The league itself doesn’t limit women sailors’ role assignments. However, sailors can only gain real-life experience during competitions due to the high cost of using the boats, which are shipped in separate parts between events and require a crane to get into the water. SailGP athletes train on simulators outside of competition, but the technology alone can’t mimic real-water conditions enough to get a first-timer race-ready.
Kirby said being a driver, flight controller, wing trimmer or grinder can be very dangerous without adequate real-life training because, with top speeds of over 60 mph, F50s are among the fastest racing boats and small errors can lead to big consequences.
“It takes time, it takes effort and it takes a plan,” Kirby said. “The women will get there because they’re all young and hungry.”

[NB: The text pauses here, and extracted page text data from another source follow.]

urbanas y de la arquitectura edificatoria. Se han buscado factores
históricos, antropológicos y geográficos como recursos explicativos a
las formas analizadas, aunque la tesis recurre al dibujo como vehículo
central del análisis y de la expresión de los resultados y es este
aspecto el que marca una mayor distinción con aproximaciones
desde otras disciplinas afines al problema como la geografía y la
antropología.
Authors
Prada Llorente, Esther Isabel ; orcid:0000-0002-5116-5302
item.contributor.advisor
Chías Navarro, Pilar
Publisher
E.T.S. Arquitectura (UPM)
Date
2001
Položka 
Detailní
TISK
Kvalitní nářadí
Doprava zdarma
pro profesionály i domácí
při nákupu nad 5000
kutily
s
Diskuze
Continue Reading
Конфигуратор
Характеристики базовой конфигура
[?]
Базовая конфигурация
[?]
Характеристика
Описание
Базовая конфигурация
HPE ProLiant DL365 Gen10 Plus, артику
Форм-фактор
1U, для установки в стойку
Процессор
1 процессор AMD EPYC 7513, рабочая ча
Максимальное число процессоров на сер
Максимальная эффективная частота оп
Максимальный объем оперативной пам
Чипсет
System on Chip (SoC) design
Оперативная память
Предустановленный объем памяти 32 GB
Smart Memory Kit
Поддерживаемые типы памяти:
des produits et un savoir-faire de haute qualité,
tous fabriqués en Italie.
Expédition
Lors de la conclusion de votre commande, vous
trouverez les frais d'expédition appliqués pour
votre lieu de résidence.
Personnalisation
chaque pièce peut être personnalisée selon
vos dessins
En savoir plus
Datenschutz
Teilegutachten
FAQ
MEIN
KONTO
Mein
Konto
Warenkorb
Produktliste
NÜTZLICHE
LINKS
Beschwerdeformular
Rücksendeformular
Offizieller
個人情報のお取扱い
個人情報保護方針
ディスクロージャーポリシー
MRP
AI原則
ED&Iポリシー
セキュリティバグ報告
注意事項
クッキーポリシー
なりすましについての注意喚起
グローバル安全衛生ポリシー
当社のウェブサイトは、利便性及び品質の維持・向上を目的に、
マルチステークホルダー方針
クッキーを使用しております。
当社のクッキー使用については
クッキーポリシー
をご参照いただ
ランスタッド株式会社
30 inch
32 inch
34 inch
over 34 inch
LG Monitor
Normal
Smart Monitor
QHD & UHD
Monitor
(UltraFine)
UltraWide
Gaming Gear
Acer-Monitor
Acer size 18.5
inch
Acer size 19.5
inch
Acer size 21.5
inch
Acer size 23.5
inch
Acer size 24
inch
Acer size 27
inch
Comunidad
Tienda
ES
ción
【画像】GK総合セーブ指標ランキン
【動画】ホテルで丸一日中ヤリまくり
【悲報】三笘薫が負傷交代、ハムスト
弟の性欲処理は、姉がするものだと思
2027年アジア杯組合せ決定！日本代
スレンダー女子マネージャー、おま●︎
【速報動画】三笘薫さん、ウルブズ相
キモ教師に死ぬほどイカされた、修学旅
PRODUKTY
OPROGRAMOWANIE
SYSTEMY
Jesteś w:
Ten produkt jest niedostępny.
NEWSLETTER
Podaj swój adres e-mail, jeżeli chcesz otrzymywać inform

Hungry is another word that Spithill used to describe Perez, who has competed at each event since joining the team last season, granting her valuable on-water training time. In Chicago, Perez was given more responsibility on board: she began taking the wheel through challenging maneuvers and helped control the rudders.
“It’s helped me really feel a lot more integrated into the whole process,” Perez said. “It’s letting me gain a lot of valuable experience.”
According to Spithill, the U.S. SailGP Team is trying to expedite a plan for expanding Perez and other women sailor’s roles aboard the F50s. With Spithill’s guidance, Perez spent about an hour driving the F50 during a training session before the first event of the season in Bermuda, making her the youngest athlete to ever do so.

CJ Perez of USA SailGP Team speaks with a SailGP Inspire Careers candidate at the Technical Base ahead of Bermuda SailGP presented by Hamilton Princess, Season 3, in Bermuda. 11th May 2022. Photo: Felix Diemer for SailGP.
“Not a lot of people can ever do that,” Perez said. “It was incredible and one of the best days of my life.”
Perez said that since she took the wheel, she is determined to eventually become a full-time driver. According to Spithill, she could be at the helm sooner than she or anyone else thinks.
“There’s no shortcut,” Spithill said. “If you want it, you’ve got to go and take it. And I know she’s willing to do what it takes. She’s the star of the future and I have no doubt she’ll be driving one of these very, very soon.”